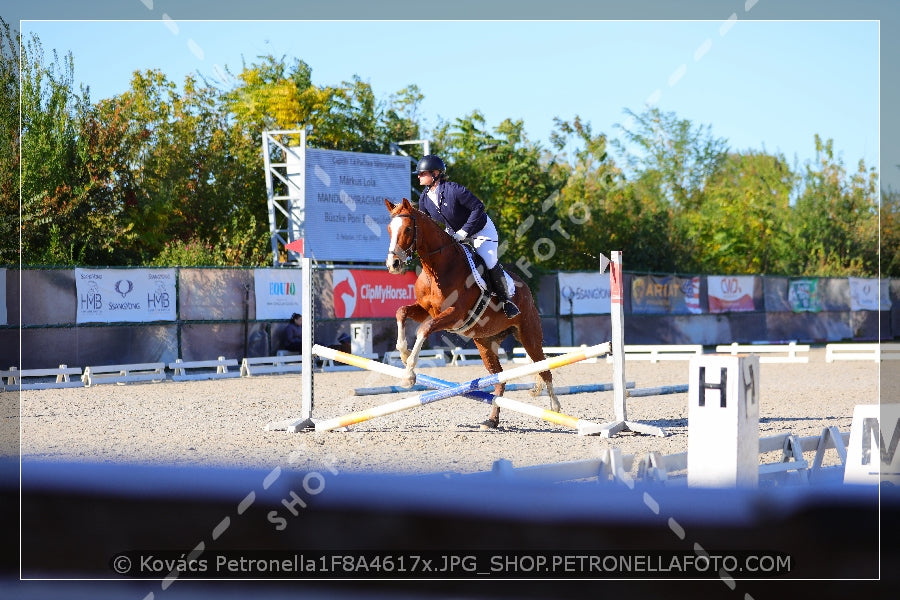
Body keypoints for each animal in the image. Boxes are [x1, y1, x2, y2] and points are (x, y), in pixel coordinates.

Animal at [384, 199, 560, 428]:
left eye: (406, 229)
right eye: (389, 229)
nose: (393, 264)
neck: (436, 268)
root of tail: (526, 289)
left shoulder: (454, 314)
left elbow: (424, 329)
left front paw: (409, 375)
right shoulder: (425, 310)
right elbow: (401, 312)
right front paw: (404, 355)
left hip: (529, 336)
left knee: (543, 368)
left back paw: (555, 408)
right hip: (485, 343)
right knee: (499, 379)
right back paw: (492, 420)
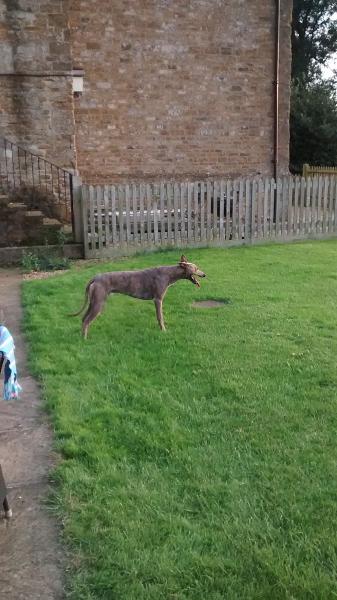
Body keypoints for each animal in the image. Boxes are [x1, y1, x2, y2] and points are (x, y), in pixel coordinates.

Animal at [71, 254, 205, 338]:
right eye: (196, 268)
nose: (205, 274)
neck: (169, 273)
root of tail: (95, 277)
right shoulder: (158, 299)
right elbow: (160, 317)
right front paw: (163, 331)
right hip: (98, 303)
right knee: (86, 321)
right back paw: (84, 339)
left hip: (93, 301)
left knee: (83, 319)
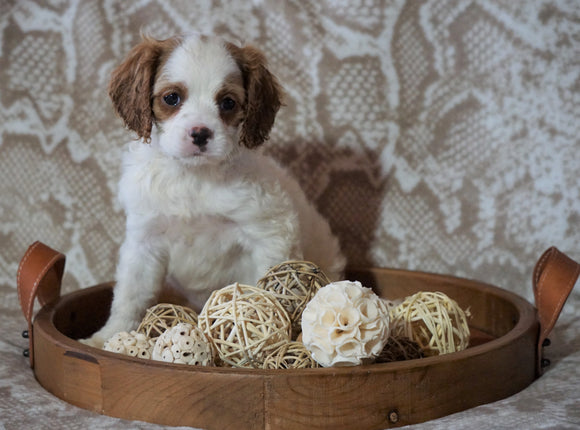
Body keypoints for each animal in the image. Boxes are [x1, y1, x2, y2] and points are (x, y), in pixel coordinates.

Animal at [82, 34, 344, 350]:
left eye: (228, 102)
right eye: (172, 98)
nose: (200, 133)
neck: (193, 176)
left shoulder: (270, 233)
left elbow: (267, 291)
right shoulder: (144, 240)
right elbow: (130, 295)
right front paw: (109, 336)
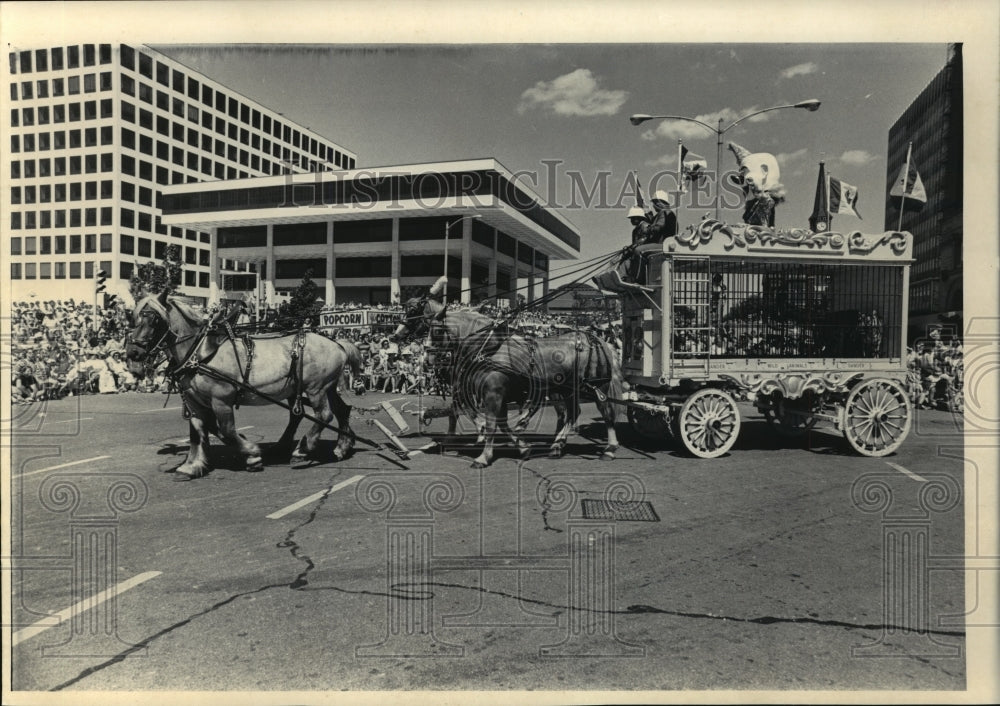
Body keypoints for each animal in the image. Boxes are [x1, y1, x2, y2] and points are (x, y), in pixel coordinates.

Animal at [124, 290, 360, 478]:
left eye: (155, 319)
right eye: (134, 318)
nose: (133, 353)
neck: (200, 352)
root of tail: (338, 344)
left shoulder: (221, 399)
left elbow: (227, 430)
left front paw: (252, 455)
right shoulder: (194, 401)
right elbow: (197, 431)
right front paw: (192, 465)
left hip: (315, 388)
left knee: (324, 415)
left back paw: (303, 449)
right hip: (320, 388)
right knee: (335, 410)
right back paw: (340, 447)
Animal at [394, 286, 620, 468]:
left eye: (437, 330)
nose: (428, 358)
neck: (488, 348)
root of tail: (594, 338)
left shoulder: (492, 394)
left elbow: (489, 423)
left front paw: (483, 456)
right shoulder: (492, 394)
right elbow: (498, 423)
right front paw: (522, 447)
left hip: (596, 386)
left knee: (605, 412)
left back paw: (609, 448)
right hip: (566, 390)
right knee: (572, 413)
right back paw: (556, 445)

...

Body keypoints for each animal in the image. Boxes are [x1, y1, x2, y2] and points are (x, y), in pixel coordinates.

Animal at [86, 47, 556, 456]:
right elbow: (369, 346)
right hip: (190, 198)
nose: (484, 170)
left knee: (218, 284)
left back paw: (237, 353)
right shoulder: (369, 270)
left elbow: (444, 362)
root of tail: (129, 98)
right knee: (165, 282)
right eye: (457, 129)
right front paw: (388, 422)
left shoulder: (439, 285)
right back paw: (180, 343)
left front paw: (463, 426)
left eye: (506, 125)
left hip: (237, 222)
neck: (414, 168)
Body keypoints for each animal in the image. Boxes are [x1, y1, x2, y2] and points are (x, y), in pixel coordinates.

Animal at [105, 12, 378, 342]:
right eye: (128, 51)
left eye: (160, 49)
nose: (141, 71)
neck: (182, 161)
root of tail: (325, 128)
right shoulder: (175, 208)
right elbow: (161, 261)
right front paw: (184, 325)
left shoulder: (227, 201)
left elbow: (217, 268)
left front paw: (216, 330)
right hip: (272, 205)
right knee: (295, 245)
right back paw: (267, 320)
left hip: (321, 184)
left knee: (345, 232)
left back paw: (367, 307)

Problem statement ▸
Wherever a line above contains the string "tail", copy that line.

Output ▸
root of tail: (526, 289)
root of tail: (95, 277)
root of tail: (338, 344)
root of tail: (594, 338)
root of tail: (129, 98)
root of tail: (325, 128)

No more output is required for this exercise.